L’ACPR s’est penchée de près sur l’évolution du marché de l’assurance-vie de 2018

ACPR évolution marché assurance vie 2018

Si le dynamisme du marché de l’assurance-vie s’est encore confirmé l’année dernière, c’est surtout au profit des bancassureurs auprès desquels les dépôts de fonds sont de plus en plus concentrés au fil des ans. D’ailleurs, tandis que bon nombre de compagnies essaient de rediriger l’investissement des Français vers les unités de compte, les établissements susmentionnés continuent à enregistrer un flux important sur les fonds euros.

89%, c’est le ratio détenu par les filiales des grands groupes de bancassurance en 2018 sur les 20 milliards d’euros de cotisations d’assurance-vie versées auprès d’elles. Une preuve indéniable de la concentration du marché français, selon l’ACPR (Autorité de Contrôle Prudentiel et de Résolution) qui a réalisé une étude sur l’évolution de ce dernier.

De cette analyse est d’ailleurs sorti un bilan quelque peu contradictoire à celui communiqué par la FFA (Fédération française de l'assurance) qui a annoncé, par exemple, une collecte nette positive pour les fonds en euros alors que le superviseur du marché a révélé le contraire. En tout cas, les deux entités sont du même avis sur la progression du volume collecté par l’assurance-vie en général.

Un marché fortement concentré

Dans son rôle de contrôleur du marché de l’assurance-vie, l’ACPR s’est penché de près sur sa progression. Il en ressort que les bancassureurs de grande envergure détiennent d’importantes parts au détriment des petits distributeurs. Il existe plus précisément 20 compagnies dominant de plus en plus le marché. Et d’après l’étude, leur ratio serait en constante progression, allant de 85% à 89% en sept ans (de 2011 à 2018).
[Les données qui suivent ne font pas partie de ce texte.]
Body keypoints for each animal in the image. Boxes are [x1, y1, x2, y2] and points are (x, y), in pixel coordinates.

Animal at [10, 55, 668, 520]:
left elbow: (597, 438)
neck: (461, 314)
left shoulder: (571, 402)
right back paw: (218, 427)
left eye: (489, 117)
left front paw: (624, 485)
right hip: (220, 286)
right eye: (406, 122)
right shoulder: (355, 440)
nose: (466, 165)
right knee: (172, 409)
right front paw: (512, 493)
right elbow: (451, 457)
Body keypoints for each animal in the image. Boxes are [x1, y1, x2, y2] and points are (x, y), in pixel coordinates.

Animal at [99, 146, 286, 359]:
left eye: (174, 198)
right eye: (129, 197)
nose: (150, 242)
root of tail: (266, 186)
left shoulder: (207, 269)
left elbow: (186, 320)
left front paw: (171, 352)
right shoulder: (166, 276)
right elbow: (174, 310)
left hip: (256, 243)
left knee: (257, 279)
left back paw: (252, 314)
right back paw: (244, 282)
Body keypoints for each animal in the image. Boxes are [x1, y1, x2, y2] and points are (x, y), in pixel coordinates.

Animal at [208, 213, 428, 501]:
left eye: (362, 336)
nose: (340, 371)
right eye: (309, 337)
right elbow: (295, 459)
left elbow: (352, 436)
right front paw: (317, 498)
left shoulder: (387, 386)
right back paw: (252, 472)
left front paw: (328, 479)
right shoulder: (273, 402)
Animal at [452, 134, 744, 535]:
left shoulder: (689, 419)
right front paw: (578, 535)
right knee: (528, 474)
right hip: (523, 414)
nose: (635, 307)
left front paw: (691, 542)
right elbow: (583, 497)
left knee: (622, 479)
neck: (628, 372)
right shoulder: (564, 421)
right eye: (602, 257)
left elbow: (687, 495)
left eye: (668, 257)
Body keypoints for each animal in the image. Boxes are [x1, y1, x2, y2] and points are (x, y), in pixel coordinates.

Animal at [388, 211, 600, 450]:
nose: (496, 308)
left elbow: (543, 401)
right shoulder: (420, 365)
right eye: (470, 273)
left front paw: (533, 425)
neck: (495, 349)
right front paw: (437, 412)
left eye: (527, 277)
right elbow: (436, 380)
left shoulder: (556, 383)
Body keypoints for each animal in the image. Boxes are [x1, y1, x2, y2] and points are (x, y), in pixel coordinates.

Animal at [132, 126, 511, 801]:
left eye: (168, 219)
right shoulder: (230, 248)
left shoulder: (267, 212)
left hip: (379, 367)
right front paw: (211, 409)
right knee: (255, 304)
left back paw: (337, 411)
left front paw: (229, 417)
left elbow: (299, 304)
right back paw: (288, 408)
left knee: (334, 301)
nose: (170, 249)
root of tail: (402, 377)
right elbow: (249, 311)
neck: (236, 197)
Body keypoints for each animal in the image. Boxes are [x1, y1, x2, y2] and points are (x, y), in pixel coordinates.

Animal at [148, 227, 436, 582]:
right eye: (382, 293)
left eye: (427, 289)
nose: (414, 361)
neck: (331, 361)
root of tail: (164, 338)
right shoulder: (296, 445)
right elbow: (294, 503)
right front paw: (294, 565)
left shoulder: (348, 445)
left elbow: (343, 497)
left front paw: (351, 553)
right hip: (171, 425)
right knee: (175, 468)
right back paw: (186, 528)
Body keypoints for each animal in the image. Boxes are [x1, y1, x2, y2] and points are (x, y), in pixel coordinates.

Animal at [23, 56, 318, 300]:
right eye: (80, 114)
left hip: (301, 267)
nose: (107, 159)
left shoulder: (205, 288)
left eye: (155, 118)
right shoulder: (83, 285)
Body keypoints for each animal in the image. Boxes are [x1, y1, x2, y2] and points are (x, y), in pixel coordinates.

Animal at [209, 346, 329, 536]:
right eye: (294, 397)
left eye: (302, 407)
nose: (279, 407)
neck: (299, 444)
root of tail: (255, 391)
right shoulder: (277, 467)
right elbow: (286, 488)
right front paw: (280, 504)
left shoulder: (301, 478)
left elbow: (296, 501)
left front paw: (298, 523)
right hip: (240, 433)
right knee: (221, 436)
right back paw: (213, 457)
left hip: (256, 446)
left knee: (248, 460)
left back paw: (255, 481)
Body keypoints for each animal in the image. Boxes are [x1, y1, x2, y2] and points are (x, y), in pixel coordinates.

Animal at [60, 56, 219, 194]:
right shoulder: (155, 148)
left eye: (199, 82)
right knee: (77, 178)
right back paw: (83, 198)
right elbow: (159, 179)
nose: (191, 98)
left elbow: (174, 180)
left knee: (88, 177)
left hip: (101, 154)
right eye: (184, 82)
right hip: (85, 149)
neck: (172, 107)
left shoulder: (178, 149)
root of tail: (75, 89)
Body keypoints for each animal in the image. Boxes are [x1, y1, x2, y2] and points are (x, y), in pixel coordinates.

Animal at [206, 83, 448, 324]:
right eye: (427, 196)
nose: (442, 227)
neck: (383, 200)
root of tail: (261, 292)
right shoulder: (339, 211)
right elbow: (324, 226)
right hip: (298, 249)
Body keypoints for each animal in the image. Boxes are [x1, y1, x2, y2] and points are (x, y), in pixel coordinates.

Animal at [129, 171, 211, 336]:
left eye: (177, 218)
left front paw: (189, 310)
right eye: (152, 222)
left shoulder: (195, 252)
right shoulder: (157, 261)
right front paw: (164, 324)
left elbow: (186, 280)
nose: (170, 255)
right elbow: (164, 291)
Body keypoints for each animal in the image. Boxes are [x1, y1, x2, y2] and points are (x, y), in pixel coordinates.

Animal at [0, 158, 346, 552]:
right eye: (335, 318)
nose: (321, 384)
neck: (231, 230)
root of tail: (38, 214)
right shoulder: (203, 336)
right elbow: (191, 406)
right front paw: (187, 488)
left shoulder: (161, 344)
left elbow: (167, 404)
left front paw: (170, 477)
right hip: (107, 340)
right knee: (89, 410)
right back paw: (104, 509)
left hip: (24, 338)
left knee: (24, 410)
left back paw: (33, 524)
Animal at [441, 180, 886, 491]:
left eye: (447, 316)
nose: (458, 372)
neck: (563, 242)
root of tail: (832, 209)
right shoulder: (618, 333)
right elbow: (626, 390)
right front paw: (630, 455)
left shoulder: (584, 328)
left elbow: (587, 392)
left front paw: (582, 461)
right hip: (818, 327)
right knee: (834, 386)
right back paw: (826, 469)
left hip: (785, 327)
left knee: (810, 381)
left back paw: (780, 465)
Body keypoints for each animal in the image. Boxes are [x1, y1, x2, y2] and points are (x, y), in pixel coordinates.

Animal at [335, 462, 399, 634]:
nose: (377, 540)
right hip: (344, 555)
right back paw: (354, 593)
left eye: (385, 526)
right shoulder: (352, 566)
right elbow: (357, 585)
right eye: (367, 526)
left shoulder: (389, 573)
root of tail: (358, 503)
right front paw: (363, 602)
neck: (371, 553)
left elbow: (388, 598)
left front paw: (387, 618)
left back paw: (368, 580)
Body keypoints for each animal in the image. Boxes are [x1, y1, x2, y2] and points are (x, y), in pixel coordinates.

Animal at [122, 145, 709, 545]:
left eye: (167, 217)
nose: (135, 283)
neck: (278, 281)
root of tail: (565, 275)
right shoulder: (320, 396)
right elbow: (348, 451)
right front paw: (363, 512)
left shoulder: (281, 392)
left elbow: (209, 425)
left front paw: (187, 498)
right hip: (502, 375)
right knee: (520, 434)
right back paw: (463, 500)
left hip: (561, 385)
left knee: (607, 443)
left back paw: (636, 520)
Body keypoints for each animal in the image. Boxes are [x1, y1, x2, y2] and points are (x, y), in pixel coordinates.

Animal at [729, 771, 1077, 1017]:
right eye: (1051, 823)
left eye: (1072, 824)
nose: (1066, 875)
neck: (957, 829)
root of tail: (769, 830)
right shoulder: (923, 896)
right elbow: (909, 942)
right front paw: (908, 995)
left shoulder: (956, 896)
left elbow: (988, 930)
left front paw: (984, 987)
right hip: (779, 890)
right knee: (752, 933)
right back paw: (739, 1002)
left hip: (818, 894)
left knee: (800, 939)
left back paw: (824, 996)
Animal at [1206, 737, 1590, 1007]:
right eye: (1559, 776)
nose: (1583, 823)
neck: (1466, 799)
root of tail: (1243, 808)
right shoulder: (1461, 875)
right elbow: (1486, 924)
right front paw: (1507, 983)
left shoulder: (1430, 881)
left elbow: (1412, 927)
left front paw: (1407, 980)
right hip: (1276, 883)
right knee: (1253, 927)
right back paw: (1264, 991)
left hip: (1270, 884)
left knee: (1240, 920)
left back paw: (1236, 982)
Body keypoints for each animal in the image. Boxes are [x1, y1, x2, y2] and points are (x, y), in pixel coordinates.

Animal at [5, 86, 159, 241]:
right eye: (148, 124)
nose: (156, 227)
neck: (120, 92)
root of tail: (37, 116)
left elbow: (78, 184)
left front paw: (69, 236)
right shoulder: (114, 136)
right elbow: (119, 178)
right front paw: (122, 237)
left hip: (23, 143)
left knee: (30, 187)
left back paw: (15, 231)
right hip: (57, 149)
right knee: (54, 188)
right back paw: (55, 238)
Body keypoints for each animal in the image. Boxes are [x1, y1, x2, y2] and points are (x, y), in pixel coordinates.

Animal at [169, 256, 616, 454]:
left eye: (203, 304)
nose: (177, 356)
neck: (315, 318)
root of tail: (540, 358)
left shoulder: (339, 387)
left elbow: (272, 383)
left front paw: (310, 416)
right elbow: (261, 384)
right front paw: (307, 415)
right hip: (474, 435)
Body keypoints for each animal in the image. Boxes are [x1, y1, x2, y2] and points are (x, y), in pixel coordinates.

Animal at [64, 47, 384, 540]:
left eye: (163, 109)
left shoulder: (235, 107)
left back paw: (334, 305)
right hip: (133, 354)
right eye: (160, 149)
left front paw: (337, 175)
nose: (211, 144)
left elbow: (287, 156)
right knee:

À l’entité de supervision de préciser :

Cette concentration accrue de la collecte brute est notamment portée par les filiales des groupes de bancassurance dont la part de marché dans la collecte brute a gagné 7 points entre 2011 et 2018 pour atteindre 61%.

Concernant la concentration des actifs, le dynamisme des supports diffère selon le type d’enseigne. Concrètement, les assureurs classiques promeuvent le placement en unités de compte, surtout en ces périodes de taux bas où la rentabilité implique plus de risques. En effet, les UC n’offrent aucune garantie du capital, mais en revanche elles rapportent davantage que les fonds en euros.

Autre raison de cette promotion : ces derniers rognent les fonds propres de leurs distributeurs. Ce qui explique certainement la régression de sa collecte nette, à l’exception de la tendance observée par l’ACPR chez les bancassureurs :

Alors que les assureurs traditionnels se caractérisent par une collecte nette sur les supports en euros négative ou très faible, certaines filiales de groupes de bancassurance continuent de générer d'importants flux nets sur les fonds euros.

Des résultats divergents

Il est possible de recourir à un comparatif assurance vie si l’on veut trouver des conditions avantageuses et adéquates à ses besoins. Cela a permis en quelque sorte à la collecte nette enregistrée sur les unités de compte d’afficher un essor constant pendant cinq années consécutives avant de commencer à fléchir 2018.

De fait, l’évolution des chiffres réalisés durant cette période par rapport à ceux de l’année précédente est estimée à -3,4 milliards d’euros selon les données de la FFA (à raison de 21,1 milliards au lieu de 24,4 milliards). À l’ACPR toutefois de temporiser :

La collecte reste dynamique sur les supports en unités de compte et se redresse sur les supports en euros.

À ce propos, ces derniers, qui sont pourtant des actifs sécurisés semblent avoir souffert d’une collecte nette négative pendant les deux dernières années quoiqu’ils aient largement rattrapé le coup en 2018. D’après cette entité :

Négative en 2018, pour la deuxième année consécutive (-1,2 milliard d'euros), elle est toutefois en très fort redressement par rapport à 2017 (-19,4 milliards) du fait de la normalisation des rachats.

Une sous-performance que le bilan de la fédération contredit pourtant. D’après celle-ci, la collecte nette des contrats en euros serait négative, à raison de 1,3 milliard d’euros.